• _What this task involves_
Look below for the line containing "4: (467, 305, 0.69)"; from there, print each line exactly up to and including the line containing "22: (465, 329, 0.70)", and stop.

• _Excerpted data_
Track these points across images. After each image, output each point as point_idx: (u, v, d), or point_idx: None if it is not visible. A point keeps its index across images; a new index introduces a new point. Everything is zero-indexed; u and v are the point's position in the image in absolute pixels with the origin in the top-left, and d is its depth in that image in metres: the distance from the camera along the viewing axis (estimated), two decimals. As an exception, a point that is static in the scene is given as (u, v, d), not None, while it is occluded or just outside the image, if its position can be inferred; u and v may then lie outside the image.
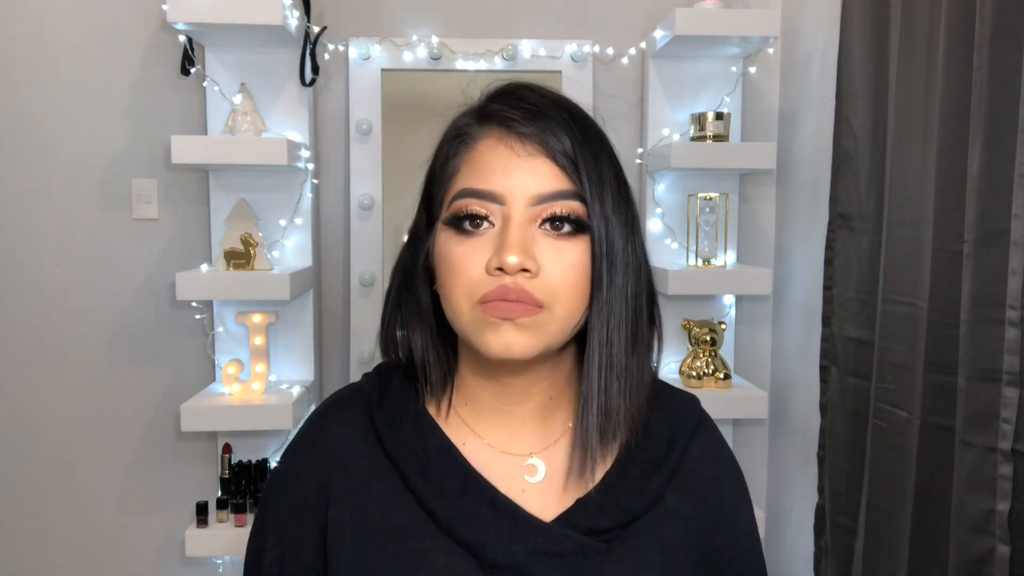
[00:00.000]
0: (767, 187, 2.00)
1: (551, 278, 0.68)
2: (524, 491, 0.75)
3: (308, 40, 1.80)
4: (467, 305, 0.69)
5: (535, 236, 0.69)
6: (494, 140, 0.71)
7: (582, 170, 0.70)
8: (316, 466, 0.77)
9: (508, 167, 0.69)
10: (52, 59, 1.85)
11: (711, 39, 1.75)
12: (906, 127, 1.34)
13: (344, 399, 0.82)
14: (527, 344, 0.68)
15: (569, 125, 0.71)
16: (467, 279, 0.69)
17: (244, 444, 1.88)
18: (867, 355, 1.46)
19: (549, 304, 0.68)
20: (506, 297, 0.67)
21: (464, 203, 0.70)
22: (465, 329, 0.70)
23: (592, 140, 0.73)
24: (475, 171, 0.71)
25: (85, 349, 1.91)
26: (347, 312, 1.94)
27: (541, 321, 0.68)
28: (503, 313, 0.67)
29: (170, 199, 1.90)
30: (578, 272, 0.69)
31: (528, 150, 0.70)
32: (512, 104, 0.72)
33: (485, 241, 0.69)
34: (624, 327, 0.72)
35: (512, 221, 0.68)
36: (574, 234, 0.70)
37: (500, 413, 0.78)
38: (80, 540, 1.95)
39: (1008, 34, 1.08)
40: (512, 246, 0.67)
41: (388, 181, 1.90)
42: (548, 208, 0.69)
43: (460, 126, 0.75)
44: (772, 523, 2.02)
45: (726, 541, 0.81)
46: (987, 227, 1.12)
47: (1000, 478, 1.10)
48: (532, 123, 0.70)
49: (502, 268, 0.67)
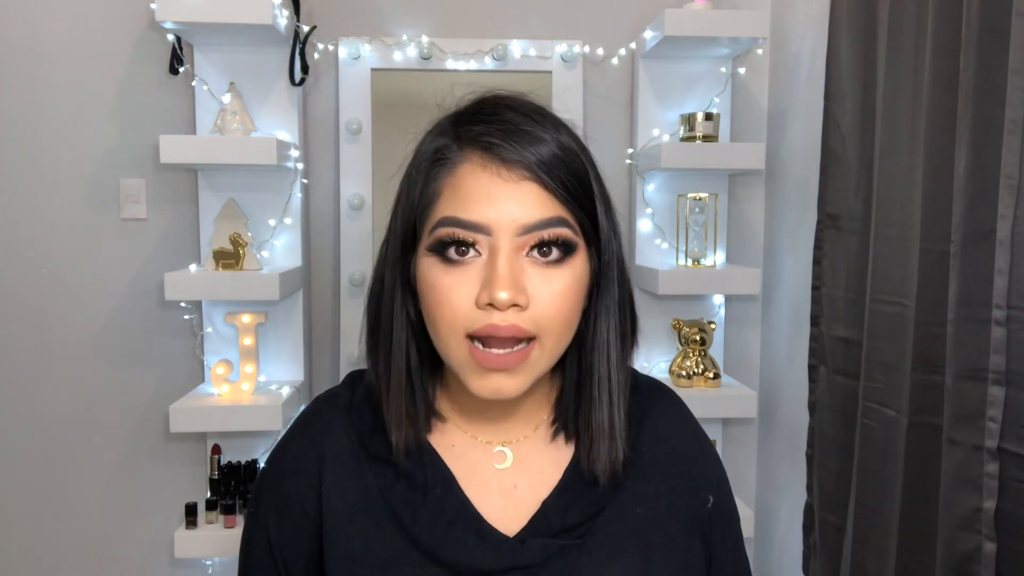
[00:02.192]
0: (756, 187, 2.01)
1: (541, 310, 0.68)
2: (492, 493, 0.77)
3: (297, 39, 1.79)
4: (455, 340, 0.68)
5: (523, 266, 0.68)
6: (476, 165, 0.69)
7: (572, 189, 0.69)
8: (307, 458, 0.78)
9: (493, 195, 0.67)
10: (39, 58, 1.83)
11: (700, 40, 1.76)
12: (894, 128, 1.35)
13: (325, 402, 0.83)
14: (517, 386, 0.69)
15: (552, 143, 0.69)
16: (454, 312, 0.67)
17: (233, 445, 1.87)
18: (855, 354, 1.47)
19: (540, 335, 0.68)
20: (497, 335, 0.66)
21: (448, 232, 0.68)
22: (453, 364, 0.71)
23: (577, 155, 0.71)
24: (457, 198, 0.68)
25: (73, 349, 1.90)
26: (337, 312, 1.94)
27: (532, 360, 0.69)
28: (497, 365, 0.67)
29: (159, 199, 1.89)
30: (566, 299, 0.69)
31: (513, 175, 0.68)
32: (491, 124, 0.69)
33: (472, 271, 0.68)
34: (616, 339, 0.74)
35: (500, 253, 0.67)
36: (562, 260, 0.69)
37: (486, 417, 0.79)
38: (68, 541, 1.94)
39: (994, 35, 1.09)
40: (502, 282, 0.65)
41: (378, 181, 1.89)
42: (536, 236, 0.68)
43: (439, 148, 0.71)
44: (761, 522, 2.03)
45: (698, 501, 0.81)
46: (974, 227, 1.13)
47: (987, 476, 1.11)
48: (515, 146, 0.68)
49: (492, 304, 0.66)
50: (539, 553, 0.73)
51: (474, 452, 0.78)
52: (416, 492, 0.75)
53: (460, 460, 0.78)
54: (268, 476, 0.82)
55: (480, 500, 0.76)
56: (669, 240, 1.93)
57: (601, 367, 0.75)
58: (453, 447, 0.78)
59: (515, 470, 0.78)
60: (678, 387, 1.86)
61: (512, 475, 0.78)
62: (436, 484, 0.75)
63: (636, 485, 0.78)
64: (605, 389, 0.75)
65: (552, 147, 0.69)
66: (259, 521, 0.80)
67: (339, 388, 0.84)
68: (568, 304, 0.69)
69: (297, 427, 0.82)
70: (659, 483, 0.79)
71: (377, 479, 0.76)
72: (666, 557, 0.76)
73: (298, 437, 0.81)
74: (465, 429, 0.79)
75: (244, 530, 0.82)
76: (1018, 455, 1.08)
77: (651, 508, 0.78)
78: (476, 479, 0.77)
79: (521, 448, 0.79)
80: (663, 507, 0.78)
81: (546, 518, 0.75)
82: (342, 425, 0.79)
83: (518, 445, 0.79)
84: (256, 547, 0.80)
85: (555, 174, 0.68)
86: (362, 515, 0.75)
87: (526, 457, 0.79)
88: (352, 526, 0.75)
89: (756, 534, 2.02)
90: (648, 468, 0.80)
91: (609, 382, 0.75)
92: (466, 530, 0.73)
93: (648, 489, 0.79)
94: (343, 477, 0.77)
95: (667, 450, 0.82)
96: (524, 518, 0.75)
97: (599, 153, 0.76)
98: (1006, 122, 1.06)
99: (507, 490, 0.77)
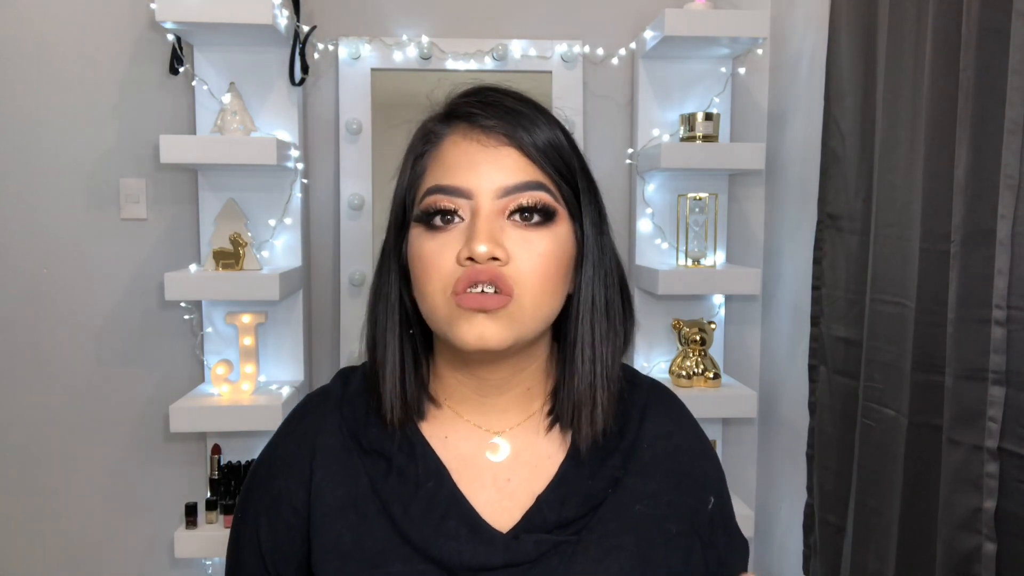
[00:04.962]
0: (756, 187, 2.01)
1: (520, 267, 0.69)
2: (485, 486, 0.76)
3: (297, 39, 1.79)
4: (441, 298, 0.70)
5: (504, 227, 0.70)
6: (459, 136, 0.73)
7: (551, 157, 0.72)
8: (297, 456, 0.78)
9: (473, 161, 0.71)
10: (40, 58, 1.83)
11: (700, 40, 1.76)
12: (894, 128, 1.35)
13: (316, 399, 0.83)
14: (500, 334, 0.69)
15: (533, 117, 0.72)
16: (440, 273, 0.70)
17: (233, 445, 1.87)
18: (855, 354, 1.47)
19: (519, 293, 0.69)
20: (477, 279, 0.68)
21: (433, 200, 0.71)
22: (440, 323, 0.71)
23: (558, 132, 0.74)
24: (442, 167, 0.72)
25: (73, 349, 1.90)
26: (337, 312, 1.94)
27: (512, 311, 0.69)
28: (476, 304, 0.68)
29: (159, 199, 1.89)
30: (547, 261, 0.70)
31: (493, 141, 0.71)
32: (476, 98, 0.74)
33: (455, 235, 0.70)
34: (601, 317, 0.75)
35: (480, 213, 0.69)
36: (543, 224, 0.71)
37: (480, 406, 0.79)
38: (68, 542, 1.94)
39: (994, 35, 1.09)
40: (481, 235, 0.68)
41: (378, 181, 1.89)
42: (515, 199, 0.70)
43: (427, 129, 0.76)
44: (761, 522, 2.03)
45: (699, 502, 0.81)
46: (974, 227, 1.13)
47: (987, 476, 1.11)
48: (496, 115, 0.72)
49: (472, 258, 0.68)
50: (533, 549, 0.72)
51: (467, 444, 0.78)
52: (408, 485, 0.74)
53: (453, 452, 0.77)
54: (257, 477, 0.81)
55: (473, 493, 0.75)
56: (669, 240, 1.93)
57: (584, 334, 0.75)
58: (446, 438, 0.78)
59: (509, 463, 0.77)
60: (678, 387, 1.86)
61: (506, 468, 0.77)
62: (428, 477, 0.75)
63: (636, 482, 0.77)
64: (588, 358, 0.75)
65: (532, 120, 0.72)
66: (248, 525, 0.79)
67: (331, 384, 0.84)
68: (547, 265, 0.71)
69: (286, 426, 0.82)
70: (660, 481, 0.79)
71: (369, 473, 0.76)
72: (665, 556, 0.75)
73: (287, 436, 0.81)
74: (459, 412, 0.79)
75: (232, 532, 0.81)
76: (1018, 455, 1.08)
77: (651, 506, 0.77)
78: (469, 471, 0.76)
79: (516, 440, 0.78)
80: (664, 505, 0.77)
81: (541, 513, 0.74)
82: (334, 421, 0.79)
83: (512, 435, 0.79)
84: (245, 552, 0.79)
85: (534, 141, 0.72)
86: (352, 510, 0.74)
87: (521, 450, 0.78)
88: (342, 521, 0.74)
89: (756, 534, 2.02)
90: (649, 465, 0.79)
91: (593, 350, 0.75)
92: (458, 524, 0.73)
93: (648, 487, 0.78)
94: (334, 472, 0.76)
95: (669, 448, 0.81)
96: (518, 512, 0.75)
97: (599, 153, 0.77)
98: (1006, 122, 1.06)
99: (501, 483, 0.76)
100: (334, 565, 0.73)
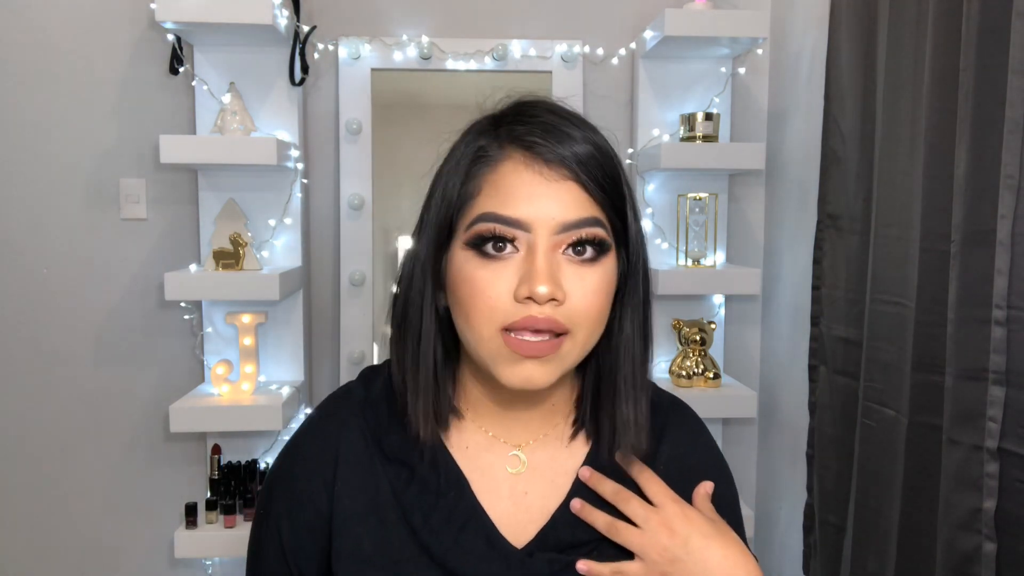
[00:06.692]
0: (756, 187, 2.01)
1: (575, 305, 0.69)
2: (503, 498, 0.77)
3: (297, 39, 1.79)
4: (488, 331, 0.69)
5: (559, 263, 0.69)
6: (519, 163, 0.70)
7: (609, 192, 0.71)
8: (321, 459, 0.78)
9: (533, 193, 0.69)
10: (39, 58, 1.83)
11: (700, 40, 1.76)
12: (894, 128, 1.35)
13: (339, 400, 0.83)
14: (548, 377, 0.70)
15: (590, 145, 0.71)
16: (490, 305, 0.68)
17: (233, 445, 1.87)
18: (855, 354, 1.47)
19: (573, 330, 0.69)
20: (535, 327, 0.67)
21: (488, 227, 0.69)
22: (484, 356, 0.71)
23: (611, 158, 0.73)
24: (498, 194, 0.70)
25: (73, 350, 1.90)
26: (337, 312, 1.94)
27: (564, 351, 0.69)
28: (531, 352, 0.68)
29: (159, 199, 1.89)
30: (598, 297, 0.71)
31: (555, 175, 0.69)
32: (533, 124, 0.71)
33: (509, 266, 0.69)
34: (639, 338, 0.76)
35: (538, 249, 0.68)
36: (595, 259, 0.71)
37: (503, 418, 0.79)
38: (68, 542, 1.94)
39: (994, 35, 1.09)
40: (542, 276, 0.67)
41: (378, 181, 1.89)
42: (573, 235, 0.69)
43: (480, 146, 0.73)
44: (761, 522, 2.03)
45: None
46: (974, 227, 1.13)
47: (987, 476, 1.11)
48: (557, 145, 0.70)
49: (531, 297, 0.67)
50: (546, 568, 0.73)
51: (488, 454, 0.79)
52: (429, 494, 0.75)
53: (473, 462, 0.78)
54: (280, 476, 0.81)
55: (491, 504, 0.76)
56: (669, 240, 1.93)
57: (626, 363, 0.76)
58: (467, 449, 0.79)
59: (527, 476, 0.78)
60: (678, 387, 1.86)
61: (524, 480, 0.78)
62: (449, 487, 0.76)
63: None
64: (631, 384, 0.76)
65: (590, 148, 0.71)
66: (270, 525, 0.79)
67: (353, 384, 0.84)
68: (600, 301, 0.71)
69: (310, 426, 0.82)
70: None
71: (391, 480, 0.76)
72: None
73: (311, 437, 0.81)
74: (482, 425, 0.79)
75: (253, 530, 0.82)
76: (1018, 455, 1.08)
77: None
78: (487, 482, 0.77)
79: (535, 453, 0.79)
80: None
81: (556, 531, 0.75)
82: (357, 424, 0.79)
83: (532, 449, 0.79)
84: (267, 551, 0.79)
85: (593, 175, 0.70)
86: (373, 516, 0.75)
87: (539, 463, 0.79)
88: (362, 527, 0.75)
89: (756, 534, 2.02)
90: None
91: (634, 378, 0.76)
92: (476, 537, 0.74)
93: None
94: (356, 478, 0.77)
95: (683, 468, 0.82)
96: (533, 526, 0.76)
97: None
98: (1006, 122, 1.06)
99: (518, 496, 0.77)
100: (353, 569, 0.74)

• _Exercise response_
4: (467, 305, 0.69)
5: (535, 236, 0.69)
6: (494, 140, 0.71)
7: (582, 170, 0.70)
8: (316, 466, 0.77)
9: (508, 167, 0.69)
10: (52, 59, 1.85)
11: (711, 39, 1.75)
12: (906, 127, 1.34)
13: (344, 399, 0.82)
14: (527, 344, 0.68)
15: (569, 125, 0.71)
16: (467, 279, 0.69)
17: (244, 444, 1.88)
18: (867, 355, 1.46)
19: (549, 304, 0.68)
20: (506, 297, 0.67)
21: (464, 203, 0.70)
22: (465, 329, 0.70)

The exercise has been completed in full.